Jeżeli zależy Ci na bezpieczeństwie swojego komputera (a przede wszystkim danych, które na nim przechowujesz) masz kilka możliwości:
- Zakup Windows 10 (czyli następcy Windows 7) i jego instalacja na komputerze. Ta metoda nie należy do najtańszych, lecz pozwoli Ci na dalsze korzystanie z dotychczasowego urządzenia bez obawy o bezpieczeństwo danych. Więcej informacji na ten temat znajdziesz na stronie Microsoft.
- Zakup nowego komputera z Windows 10. Być może obecny komputer jest już wysłużony, a pojawiający się brak wsparcia dla Windows 7 to dobra okazja do zakupu nowego egzemplarza. Jeżeli się na to zdecydujesz, upewnij się, że posiada on licencję na Windows 10, która zapewni wsparcie firmy Microsoft.
- Zakup nowego komputera z systemem operacyjnym macOS. Firma Apple, która jest producentem tych komputerów oferuje klientom system operacyjny macOS w cenie. Więcej informacji o komputerach mac znajdziesz na stronie Apple.
- Instalacja innego (darmowego) systemu operacyjnego np. Linux. W dzisiejszych czasach systemy Linux stają się coraz bardziej przyjazne użytkownikowi i nie wymagają posiadania specjalistycznej wiedzy do ich obsługi, a co najważniejsze są dużo mniej narażone na ataki złośliwego oprogramowania. Niestety sama instalacja tego systemu na komputerze i przeniesienie danych z obecnego systemu Windows wymaga trochę większej wiedzy technicznej. Dystrybucje Linux, które mogą się sprawdzić do codziennej pracy to np. Ubuntu, czy Mint.
Każde z powyższych rozwiązań jest tak samo dobre. Najgorsze, co możesz zrobić, to pozostać przy niewspieranym systemie Windows 7, ponieważ bardzo poważnie narażasz swoje dane (np. dokumenty, zdjęcia) oraz pieniądze (jeżeli komputer służy do komunikacji z bankiem za pomocą bankowości internetowej).

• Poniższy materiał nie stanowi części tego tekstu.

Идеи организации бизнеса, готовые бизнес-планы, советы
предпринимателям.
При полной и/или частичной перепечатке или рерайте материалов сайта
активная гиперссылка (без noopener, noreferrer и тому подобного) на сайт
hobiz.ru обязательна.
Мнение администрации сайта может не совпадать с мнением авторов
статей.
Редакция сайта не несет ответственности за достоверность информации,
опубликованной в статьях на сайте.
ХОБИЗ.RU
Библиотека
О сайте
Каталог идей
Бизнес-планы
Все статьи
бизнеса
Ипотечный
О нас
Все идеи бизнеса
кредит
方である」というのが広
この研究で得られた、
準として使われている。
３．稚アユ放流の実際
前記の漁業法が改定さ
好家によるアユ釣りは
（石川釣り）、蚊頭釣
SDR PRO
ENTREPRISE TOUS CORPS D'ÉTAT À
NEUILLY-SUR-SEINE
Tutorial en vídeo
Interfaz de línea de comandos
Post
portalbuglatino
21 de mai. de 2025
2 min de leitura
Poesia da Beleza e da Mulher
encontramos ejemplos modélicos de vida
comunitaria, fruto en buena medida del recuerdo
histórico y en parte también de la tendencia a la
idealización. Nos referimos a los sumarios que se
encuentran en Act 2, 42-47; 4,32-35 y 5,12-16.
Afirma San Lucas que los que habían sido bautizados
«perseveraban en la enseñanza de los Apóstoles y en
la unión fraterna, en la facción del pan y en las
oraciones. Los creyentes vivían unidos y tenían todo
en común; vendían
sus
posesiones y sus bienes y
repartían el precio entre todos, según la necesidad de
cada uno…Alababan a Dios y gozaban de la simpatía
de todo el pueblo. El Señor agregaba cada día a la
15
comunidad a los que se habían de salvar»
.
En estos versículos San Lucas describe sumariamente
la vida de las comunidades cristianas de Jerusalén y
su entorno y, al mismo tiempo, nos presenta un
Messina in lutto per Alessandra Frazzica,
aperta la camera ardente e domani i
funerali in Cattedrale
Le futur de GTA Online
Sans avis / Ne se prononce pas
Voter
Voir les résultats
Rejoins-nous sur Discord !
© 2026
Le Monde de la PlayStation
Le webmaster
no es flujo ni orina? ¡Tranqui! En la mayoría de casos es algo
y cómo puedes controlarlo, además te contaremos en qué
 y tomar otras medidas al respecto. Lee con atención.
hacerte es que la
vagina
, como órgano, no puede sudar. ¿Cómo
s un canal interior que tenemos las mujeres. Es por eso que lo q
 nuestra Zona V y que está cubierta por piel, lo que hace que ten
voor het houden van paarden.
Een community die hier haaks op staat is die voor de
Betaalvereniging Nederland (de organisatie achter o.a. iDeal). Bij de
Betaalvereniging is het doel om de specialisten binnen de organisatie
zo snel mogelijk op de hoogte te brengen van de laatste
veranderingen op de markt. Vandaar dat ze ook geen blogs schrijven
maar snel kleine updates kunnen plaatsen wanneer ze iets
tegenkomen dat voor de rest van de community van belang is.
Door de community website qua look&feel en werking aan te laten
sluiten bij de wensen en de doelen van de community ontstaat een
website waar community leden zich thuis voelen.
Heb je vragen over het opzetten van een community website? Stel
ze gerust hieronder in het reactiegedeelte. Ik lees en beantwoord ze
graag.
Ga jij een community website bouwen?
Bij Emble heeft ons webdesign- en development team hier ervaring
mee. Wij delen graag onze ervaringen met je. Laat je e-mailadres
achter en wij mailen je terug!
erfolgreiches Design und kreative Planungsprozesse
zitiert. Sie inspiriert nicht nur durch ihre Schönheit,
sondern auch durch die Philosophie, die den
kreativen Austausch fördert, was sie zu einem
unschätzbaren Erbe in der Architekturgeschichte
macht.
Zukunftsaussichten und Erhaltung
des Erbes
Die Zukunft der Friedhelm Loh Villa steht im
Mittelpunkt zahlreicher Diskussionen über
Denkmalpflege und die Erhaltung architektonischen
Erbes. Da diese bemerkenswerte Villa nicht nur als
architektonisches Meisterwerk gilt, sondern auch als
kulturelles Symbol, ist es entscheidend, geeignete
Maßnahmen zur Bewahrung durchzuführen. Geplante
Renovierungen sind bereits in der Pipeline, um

Na co dzień zajmujący się bezpieczeństwem IT w jednej z polskich instytucji finansowych. Entuzjasta nowych technologii. Fan nadgryzionego jabłuszka. Wielbiciel alternatywnych metod parzenia kawy.
Ataków na Windows 7 będzie się pojawiać coraz mniej, a nie coraz więcej, ponieważ komputerów z Windows 7 będzie coraz mniej i atakujący skupią się przede wszystkim na bardziej popularnych systemach (czytaj: Windows 10) 🙂
@raj, nie do końca prawda. Ubywać będzie stacji z Windows7, ale ataków na Windows 7 będzie coraz więcej. Atakujący będą wiedzieli, że zidentyfikowane luki nie będą już poprawiane przez MicroSoft (w przeciwieństwie do luk znalezionych w Windows 10). Atakującego często nie obchodzi kogo atakuje, chodzi mu o to żeby uzyskać dostęp do największej ilości komputerów, co może pozwolić mu na szantażowanie ofiary, kradzież danych lub pieniądzy. Jak podaje TheVerge (https://www.theverge.com/2020/1/14/21065122/microsoft-windows-7-end-of-support-lifecycle-millions-pcs) Windows 7 jest wciąż na 26% stacji użytkowników (!!!). To oznacza, że w przypadku znalezienia krytycznej podatności w Win7 dającej zdalny dostęp do komputera ofiary, atakujący mógłby mieć dostęp do 1/4 komputerów z systemem Windows.
Wszyscy mówią o Windows 7 a chyba zapomnieli że również zostaje zaprzestane wsparcie dla Windows Serwer 2008 - co Wy na to?
Hej Bogdan, dzięki za Twój komentarz. To oczywiście prawda - kończy się również wsparcie dla Windows Server 2008. My jednak nieco z premedytacją przemilczeliśmy ten wątek, ponieważ jest to blog skierowany do użytkowników domowych, a nie zawodowych administratorów, którzy taką wiedzę raczej mają.